Choice A is incorrect. The lift can be done by two persons, the nurse and one other staff; there is no need to call for two staff members. Moreover, the priority action is to ensure safety by securing the patient to the lift and ensuring proper positioning.

Choices C and D are incorrect. The nurse should ensure that the stretcher is locked and also slowly lift the client. However, the priority action is first to make sure the client is correctly positioned.
Reference
Ignatavicius DD, Workman LM. Medical-Surgical Nursing: Patient-Centered Collaborative Care, 7th ed. St. Louis, MO: Elsevier

74
Q

The nurse is educating the client with urinary tract calculi regarding diet. Which of the following foods may the client have? Select All That Apply.

A. Broccoli

B. Lettuce

C. Cheese

D. Apples

A

Explanation

Choices A, B, and D are correct.The client may have Broccoli, Lettuce, and Apples.

Kidney stones in the urinary tract are formed in several ways. Calcium can combine with chemicals, such as oxalate or phosphorous, in the urine. This can happen if these substances become so concentrated that they solidify. Kidney stones can also be caused by a buildup of uric acid related to the metabolism of protein. Most urinary tract calculi, especially calcium oxalate stones, can be prevented by following dietary recommendations.

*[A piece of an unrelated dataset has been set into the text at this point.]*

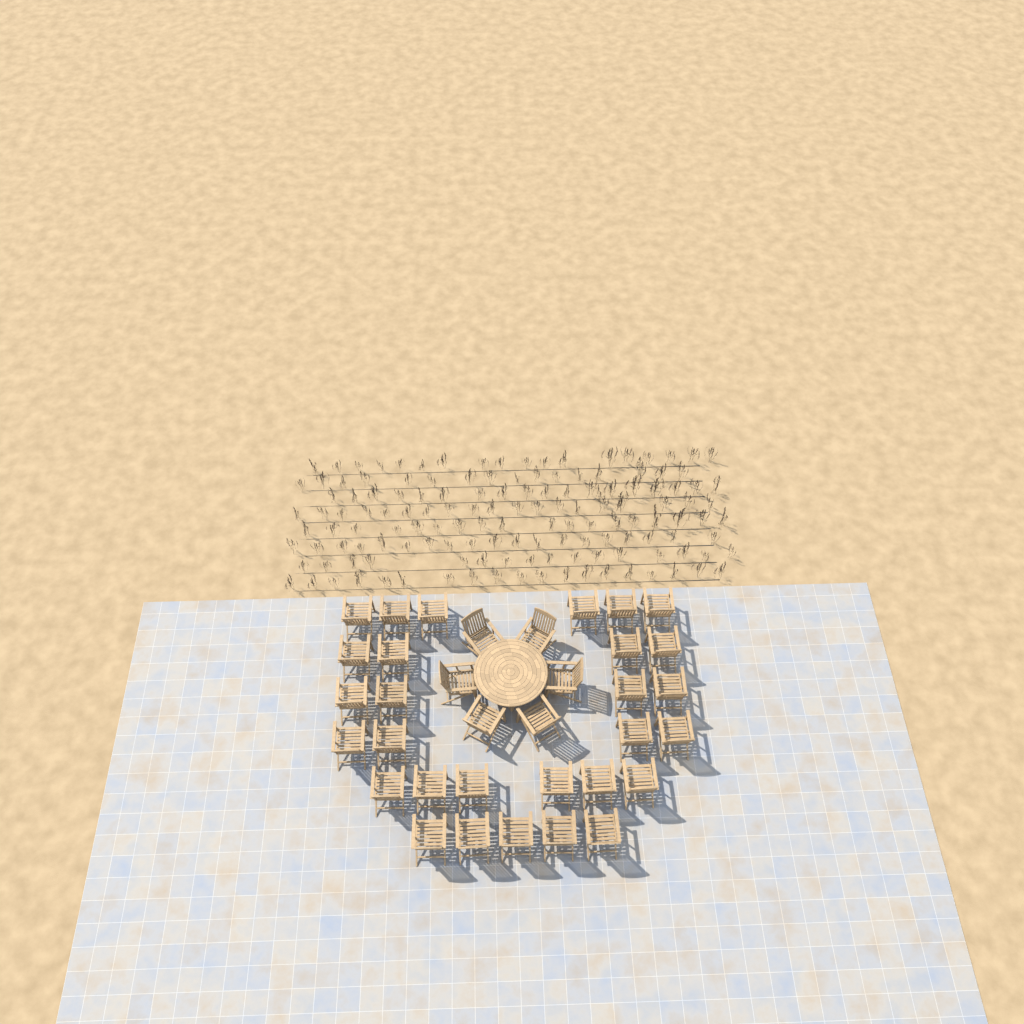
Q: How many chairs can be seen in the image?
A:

Generally, clients should avoid high calcium and high oxalate containing foods. Clients should also be instructed to avoid stone-forming, high oxalate foods such as beets, chocolate, spinach, rhubarb, and tea. Most nuts are rich in oxalate, and colas are rich in phosphate, both of which can contribute to kidney stones.

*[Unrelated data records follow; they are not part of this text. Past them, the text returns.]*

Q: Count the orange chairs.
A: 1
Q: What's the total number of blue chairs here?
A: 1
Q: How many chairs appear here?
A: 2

Fluids, especially water, help to dilute the chemicals that form stones. Patients should be encouraged to drink at least eight glasses of water every day.

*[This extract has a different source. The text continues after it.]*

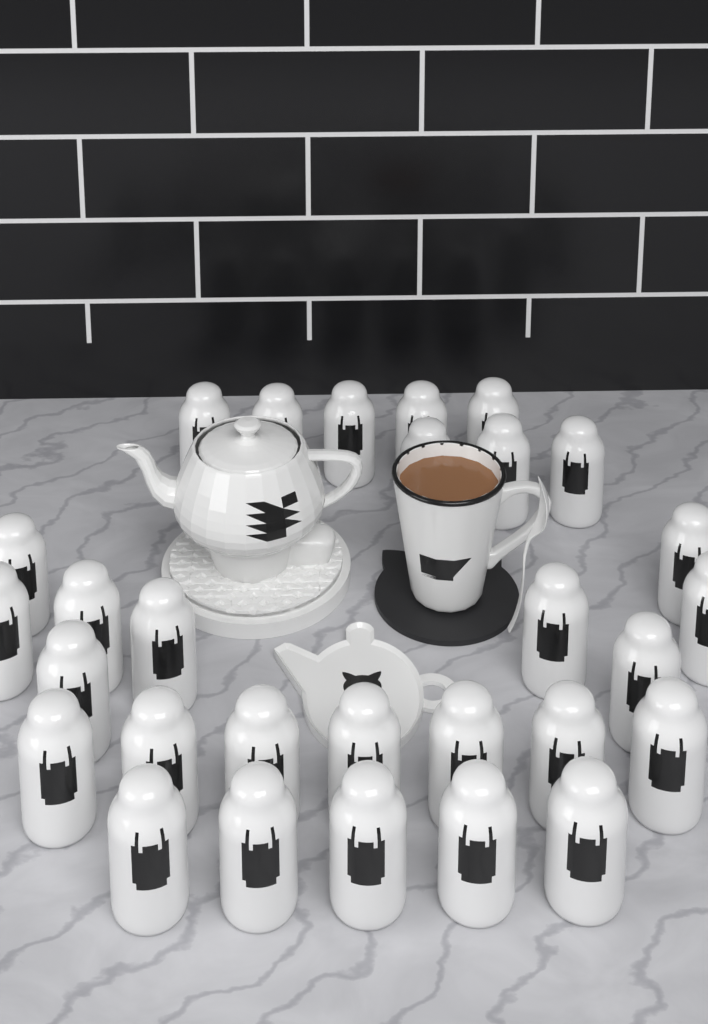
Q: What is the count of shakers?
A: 29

Lettuce and Apple are low in calcium and oxalate. Broccoli is high in calcium. However, it is low in oxalate and high in potassium. Being high in potassium, Broccoli reduces calcium excretion in urine and reduces the formation of kidney stones. Therefore, this is the reason that it need not be held back in renal calculi.

Choice C is incorrect. Cheese has a high calcium content, which can increase the risk of developing urinary tract calculi and should, therefore, be avoided.

NCSBN Client Need

Topic: Physiological Integrity;Subtopic: Physiological Adaptation

Reference: Fundamentals of Nursing(Kozier and Erb);Chapter48: Urinary Elimination;Lesson:Altered Urinary Elimination

75
Q

Which drug is considered the antidote for methamphetamine?

A. Naloxone

B. Acetylcysteine

C. Atropine

D. Flumazenil

E. None

A

Explanation

Answer: E

A is incorrect. Naloxone is the antidote for opioid overdose.

B is incorrect. Acetylcysteine is the antidote for acetaminophen overdose.

C is incorrect. Atropine is the antidote for organophosphate overdose or poisoning.

D is incorrect. Flumazenil is the antidote for benzodiazepine overdose.

E is correct. Unfortunately, there is no known antidote for methamphetamine. Treatment will be supportive.

NCSBN Client Need:

Topic: Physiological Integrity Subtopic: Physiological Adaptation

Reference: Brorsen, A. & Roglet, K. (2011). Pediatric Critical Care. Burlington, MA: Jones & Bartlett Learning.